We can also create new constructors with different arguments by supplying a different argument list:

public record Person(String name, String address) {
    public Person(String name) {
        this(name, "Unknown");
    }
}

As with class constructors, the fields can be referenced using the this keyword (for example, this.name and this.address) and the arguments match the name of the fields (that is, name and address).

Note that creating a constructor with the same arguments as the generated public constructor is valid, but this requires that each field be manually initialized:

public record Person(String name, String address) {
    public Person(String name, String address) {
        this.name = name;
        this.address = address;
    }
}

Additionally, declaring a no-argument constructor and one with an argument list matching the generated constructor results in a compilation error.

Therefore, the following will not compile:

public record Person(String name, String address) {
    public Person {
        Objects.requireNonNull(name);
        Objects.requireNonNull(address);
    }
    
    public Person(String name, String address) {
        this.name = name;
        this.address = address;
    }
}

5. Static Variables & Methods

As with regular Java classes, we can also include static variables and methods in our records.

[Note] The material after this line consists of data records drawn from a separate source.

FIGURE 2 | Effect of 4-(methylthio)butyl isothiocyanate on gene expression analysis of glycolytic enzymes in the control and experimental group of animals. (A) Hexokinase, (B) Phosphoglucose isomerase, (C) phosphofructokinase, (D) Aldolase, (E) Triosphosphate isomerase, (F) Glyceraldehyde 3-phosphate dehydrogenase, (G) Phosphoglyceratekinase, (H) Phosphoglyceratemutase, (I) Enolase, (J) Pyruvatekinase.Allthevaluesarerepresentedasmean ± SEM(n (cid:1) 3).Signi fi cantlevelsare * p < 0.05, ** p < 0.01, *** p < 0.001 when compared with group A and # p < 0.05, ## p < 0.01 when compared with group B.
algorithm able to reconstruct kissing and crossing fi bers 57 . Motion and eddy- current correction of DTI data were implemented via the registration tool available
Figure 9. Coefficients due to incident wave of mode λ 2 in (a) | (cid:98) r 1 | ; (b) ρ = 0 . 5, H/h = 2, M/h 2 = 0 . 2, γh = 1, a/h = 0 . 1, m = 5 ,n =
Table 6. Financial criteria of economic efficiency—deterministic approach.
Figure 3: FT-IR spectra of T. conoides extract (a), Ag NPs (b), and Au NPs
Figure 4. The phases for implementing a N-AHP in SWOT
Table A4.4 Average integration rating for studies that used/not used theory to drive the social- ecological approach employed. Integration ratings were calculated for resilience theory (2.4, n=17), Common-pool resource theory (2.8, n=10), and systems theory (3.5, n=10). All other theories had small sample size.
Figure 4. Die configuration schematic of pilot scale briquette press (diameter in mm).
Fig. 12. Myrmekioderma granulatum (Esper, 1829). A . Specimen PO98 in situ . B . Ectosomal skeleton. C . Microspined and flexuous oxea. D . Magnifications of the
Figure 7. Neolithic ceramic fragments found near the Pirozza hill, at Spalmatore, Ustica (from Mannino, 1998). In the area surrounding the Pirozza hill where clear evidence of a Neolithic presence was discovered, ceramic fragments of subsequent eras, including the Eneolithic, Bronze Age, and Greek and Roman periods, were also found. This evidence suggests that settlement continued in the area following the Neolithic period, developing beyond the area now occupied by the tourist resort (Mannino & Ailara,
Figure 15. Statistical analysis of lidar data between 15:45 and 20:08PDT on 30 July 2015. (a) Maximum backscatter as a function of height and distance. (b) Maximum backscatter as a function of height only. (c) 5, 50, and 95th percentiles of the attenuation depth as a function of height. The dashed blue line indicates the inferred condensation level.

We declare static variables using the same syntax as a class:

public record Person(String name, String address) {
    public static String UNKNOWN_ADDRESS = "Unknown";
}

Likewise, we declare static methods using the same syntax as a class:

public record Person(String name, String address) {
    public static Person unnamed(String address) {
        return new Person("Unnamed", address);
    }
}

We can then reference both static variables and static methods using the name of the record:

Person.UNKNOWN_ADDRESS
Person.unnamed("100 Linda Ln.");

6. Conclusion

In this article, we looked at the record keyword introduced in Java 14, including their fundamental concepts and intricacies.

Using records – with their compiler-generated methods – we can reduce boilerplate code and improve the reliability of our immutable classes.

The code and examples for this tutorial can be found over on GitHub.